Other recent Broadcom buys in Israel include Percello Ltd. for $86 million and Sightic Vista Ltd. for an undisclosed amount.
The Israeli connection hits home for Samueli, who is Jewish and supports related causes and charities. But personal factors don’t drive any of Broadcom’s decisions, he said. Acquisitions typically stem from existing business lines and the need to improve them, according to Samueli.
Tech companies here benefit from many of the same advantages as their Israeli counterparts, according to Dalit Dahan, vice president of human resources and information technology at Israel’s Tower Semiconductor, which runs Newport Beach chipmaker TowerJazz.
“The Israeli-U.S. high-tech connection has its roots in the strengths of our two countries’ cultures and talent pools,” Dahan said.
Tower bought what was Newport Beach’s Jazz Semiconductor Inc. in 2008 for $40 million plus an additional $129 million in debt.
Israel ranks first in research and development as a percentage of gross domestic product, first in startups per capita, second in qualified scientists and engineers and third in venture capital availability, according to the International Institute for Management Development’s World Competitiveness Report.
Israel has a population of about 7 million, roughly the size of Massachusetts.

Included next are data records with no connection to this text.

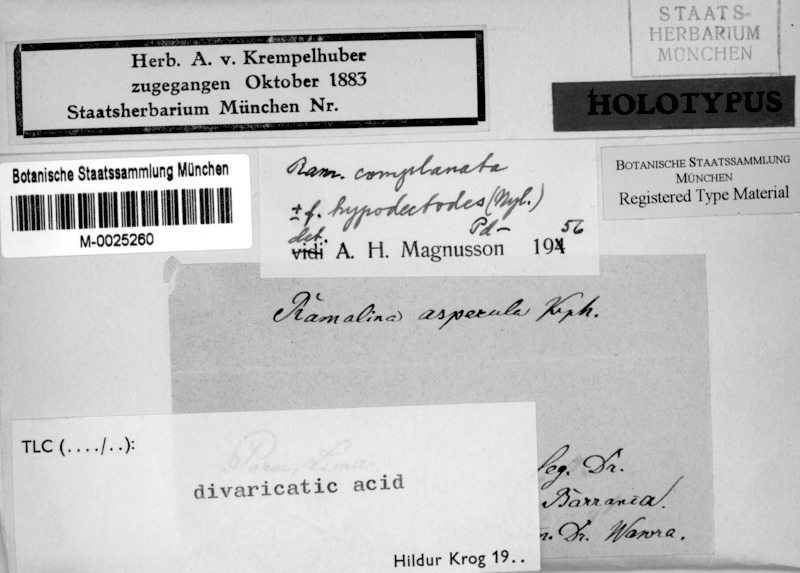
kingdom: Fungi
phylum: Ascomycota
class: Lecanoromycetes
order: Lecanorales
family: Ramalinaceae
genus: Ramalina
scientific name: Ramalina asperula
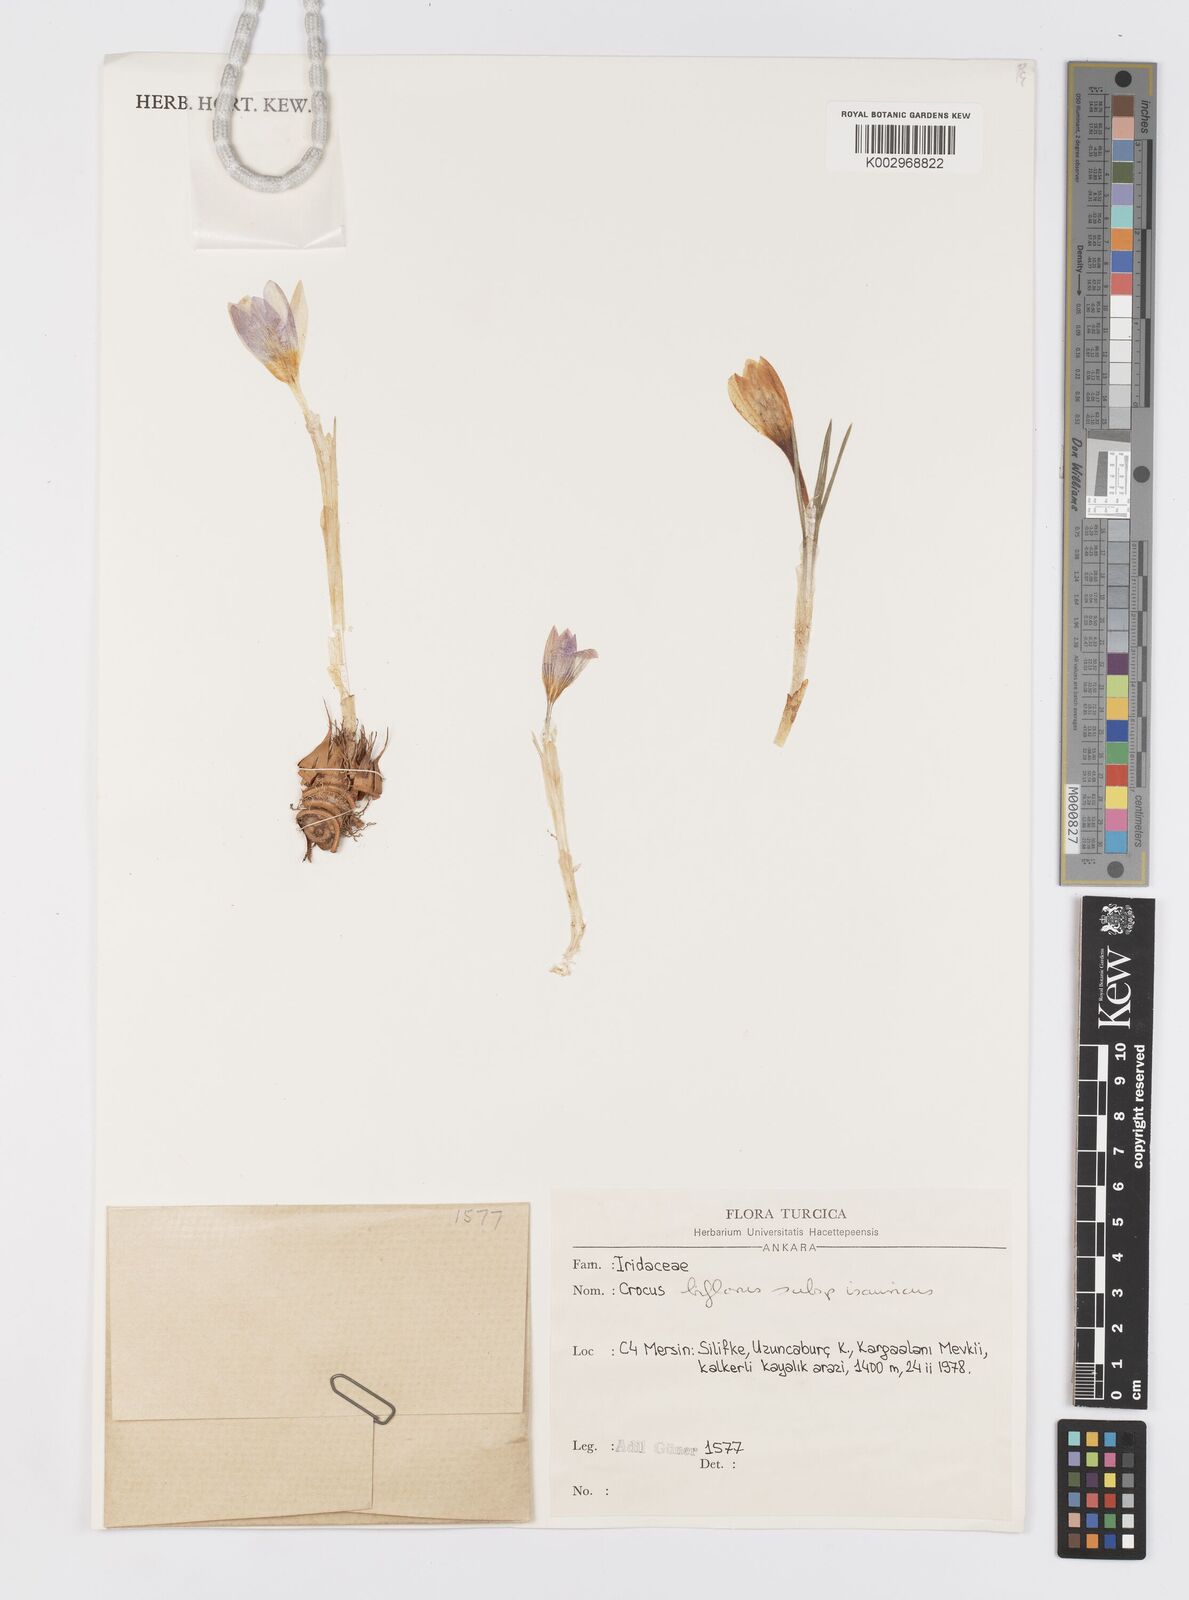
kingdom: Plantae
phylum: Tracheophyta
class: Liliopsida
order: Asparagales
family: Iridaceae
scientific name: Iridaceae
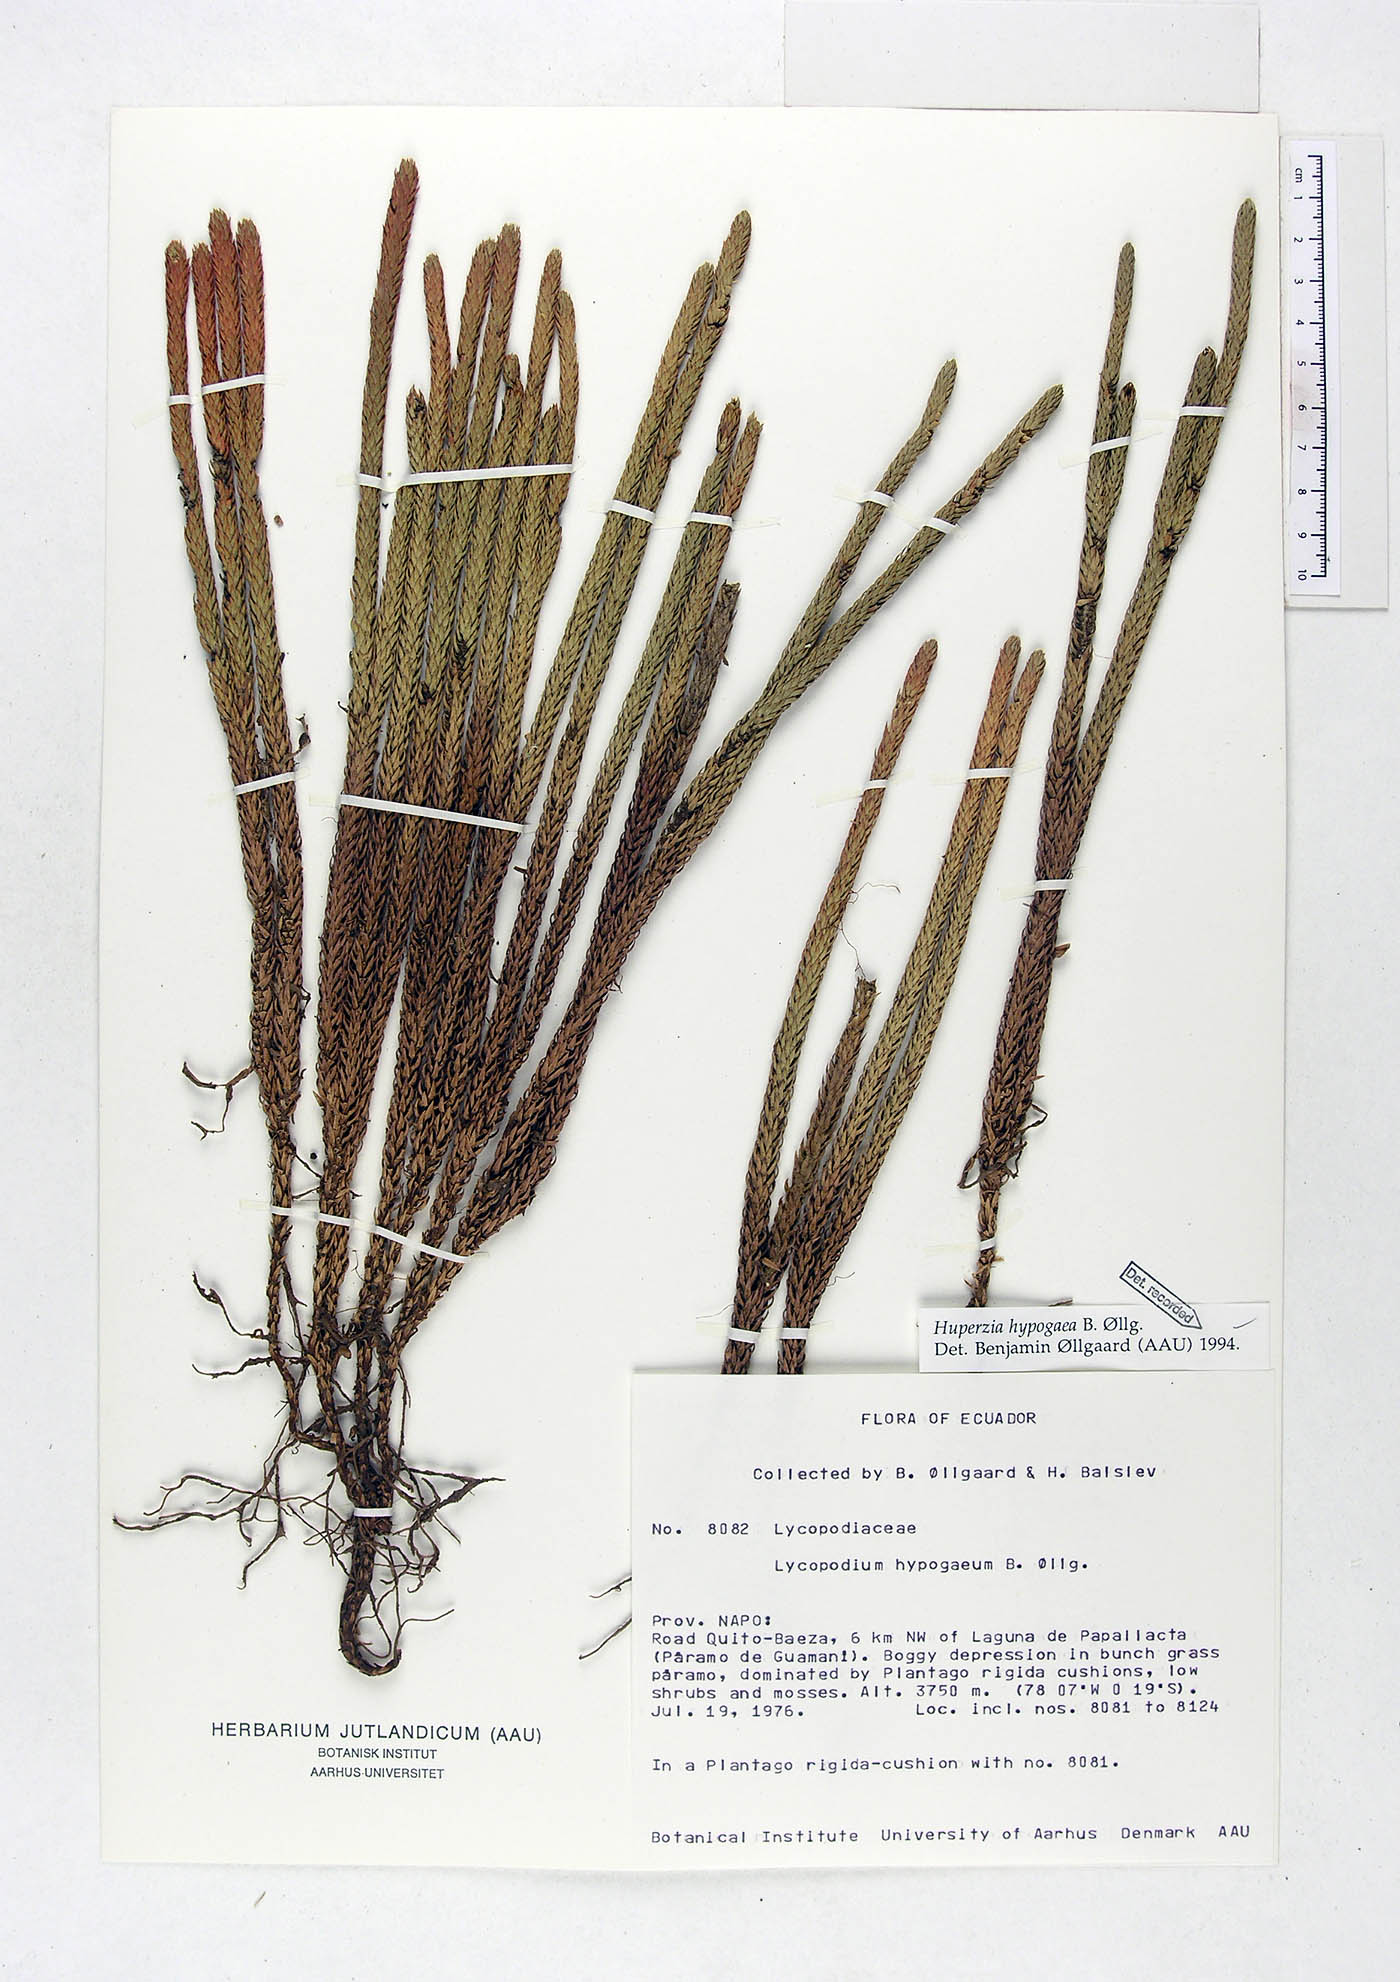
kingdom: Plantae
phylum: Tracheophyta
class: Lycopodiopsida
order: Lycopodiales
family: Lycopodiaceae
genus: Phlegmariurus
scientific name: Phlegmariurus hypogaeus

It’s about the same geographic size as New Jersey.
Serving the defense industry has been a common bond for OC and Israeli companies.
Tech companies here, including Broadcom, Microsemi and TowerJazz, have roots in or current business ties to the defense sector.
Israel is regarded as one of the world’s security leaders and requires everyone to serve in the military.
“They have a very strong defense industry,” said Samueli, who likened Israel’s economic development to that of Broadcom’s.
Samueli and cofounder Henry Nicholas started their careers as engineers at TRW Corp. working on chips for the military.